[Start]

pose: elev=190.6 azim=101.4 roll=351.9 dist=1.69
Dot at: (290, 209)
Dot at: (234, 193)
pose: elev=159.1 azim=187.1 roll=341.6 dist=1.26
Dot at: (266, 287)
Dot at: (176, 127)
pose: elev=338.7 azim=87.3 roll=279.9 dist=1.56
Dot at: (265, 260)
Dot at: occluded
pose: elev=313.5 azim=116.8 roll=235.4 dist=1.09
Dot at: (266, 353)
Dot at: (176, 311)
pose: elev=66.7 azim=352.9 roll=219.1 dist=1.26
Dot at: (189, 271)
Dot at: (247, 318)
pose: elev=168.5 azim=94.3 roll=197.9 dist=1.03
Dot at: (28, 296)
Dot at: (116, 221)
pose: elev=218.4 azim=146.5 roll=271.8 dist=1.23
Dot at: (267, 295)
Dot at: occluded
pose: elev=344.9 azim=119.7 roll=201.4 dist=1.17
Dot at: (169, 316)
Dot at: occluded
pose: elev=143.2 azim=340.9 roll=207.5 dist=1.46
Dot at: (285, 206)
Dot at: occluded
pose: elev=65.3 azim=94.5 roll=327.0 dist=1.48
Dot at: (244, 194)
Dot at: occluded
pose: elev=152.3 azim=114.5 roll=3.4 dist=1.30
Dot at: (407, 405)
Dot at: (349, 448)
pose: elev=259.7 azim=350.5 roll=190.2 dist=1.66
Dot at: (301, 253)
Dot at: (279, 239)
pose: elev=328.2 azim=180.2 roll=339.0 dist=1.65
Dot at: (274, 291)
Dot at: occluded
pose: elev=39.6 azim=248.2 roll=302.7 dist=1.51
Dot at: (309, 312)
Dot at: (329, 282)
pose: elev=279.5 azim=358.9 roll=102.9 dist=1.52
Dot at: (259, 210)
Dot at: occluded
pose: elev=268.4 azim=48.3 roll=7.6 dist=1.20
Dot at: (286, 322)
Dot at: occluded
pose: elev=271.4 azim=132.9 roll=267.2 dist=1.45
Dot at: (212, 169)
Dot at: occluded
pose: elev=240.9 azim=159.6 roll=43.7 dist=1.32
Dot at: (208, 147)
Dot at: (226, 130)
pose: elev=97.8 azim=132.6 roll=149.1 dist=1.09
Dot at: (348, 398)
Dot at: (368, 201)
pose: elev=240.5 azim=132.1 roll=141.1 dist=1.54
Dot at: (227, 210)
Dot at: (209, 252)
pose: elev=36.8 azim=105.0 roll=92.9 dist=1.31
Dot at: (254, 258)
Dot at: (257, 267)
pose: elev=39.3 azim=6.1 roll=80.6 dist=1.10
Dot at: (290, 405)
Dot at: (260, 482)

[End]

§ **What you need to do**:
Can you reproduce every line of the listing above, character for character, from first to last?

§ **Finished exercise**:
pose: elev=190.6 azim=101.4 roll=351.9 dist=1.69
Dot at: (290, 209)
Dot at: (234, 193)
pose: elev=159.1 azim=187.1 roll=341.6 dist=1.26
Dot at: (266, 287)
Dot at: (176, 127)
pose: elev=338.7 azim=87.3 roll=279.9 dist=1.56
Dot at: (265, 260)
Dot at: occluded
pose: elev=313.5 azim=116.8 roll=235.4 dist=1.09
Dot at: (266, 353)
Dot at: (176, 311)
pose: elev=66.7 azim=352.9 roll=219.1 dist=1.26
Dot at: (189, 271)
Dot at: (247, 318)
pose: elev=168.5 azim=94.3 roll=197.9 dist=1.03
Dot at: (28, 296)
Dot at: (116, 221)
pose: elev=218.4 azim=146.5 roll=271.8 dist=1.23
Dot at: (267, 295)
Dot at: occluded
pose: elev=344.9 azim=119.7 roll=201.4 dist=1.17
Dot at: (169, 316)
Dot at: occluded
pose: elev=143.2 azim=340.9 roll=207.5 dist=1.46
Dot at: (285, 206)
Dot at: occluded
pose: elev=65.3 azim=94.5 roll=327.0 dist=1.48
Dot at: (244, 194)
Dot at: occluded
pose: elev=152.3 azim=114.5 roll=3.4 dist=1.30
Dot at: (407, 405)
Dot at: (349, 448)
pose: elev=259.7 azim=350.5 roll=190.2 dist=1.66
Dot at: (301, 253)
Dot at: (279, 239)
pose: elev=328.2 azim=180.2 roll=339.0 dist=1.65
Dot at: (274, 291)
Dot at: occluded
pose: elev=39.6 azim=248.2 roll=302.7 dist=1.51
Dot at: (309, 312)
Dot at: (329, 282)
pose: elev=279.5 azim=358.9 roll=102.9 dist=1.52
Dot at: (259, 210)
Dot at: occluded
pose: elev=268.4 azim=48.3 roll=7.6 dist=1.20
Dot at: (286, 322)
Dot at: occluded
pose: elev=271.4 azim=132.9 roll=267.2 dist=1.45
Dot at: (212, 169)
Dot at: occluded
pose: elev=240.9 azim=159.6 roll=43.7 dist=1.32
Dot at: (208, 147)
Dot at: (226, 130)
pose: elev=97.8 azim=132.6 roll=149.1 dist=1.09
Dot at: (348, 398)
Dot at: (368, 201)
pose: elev=240.5 azim=132.1 roll=141.1 dist=1.54
Dot at: (227, 210)
Dot at: (209, 252)
pose: elev=36.8 azim=105.0 roll=92.9 dist=1.31
Dot at: (254, 258)
Dot at: (257, 267)
pose: elev=39.3 azim=6.1 roll=80.6 dist=1.10
Dot at: (290, 405)
Dot at: (260, 482)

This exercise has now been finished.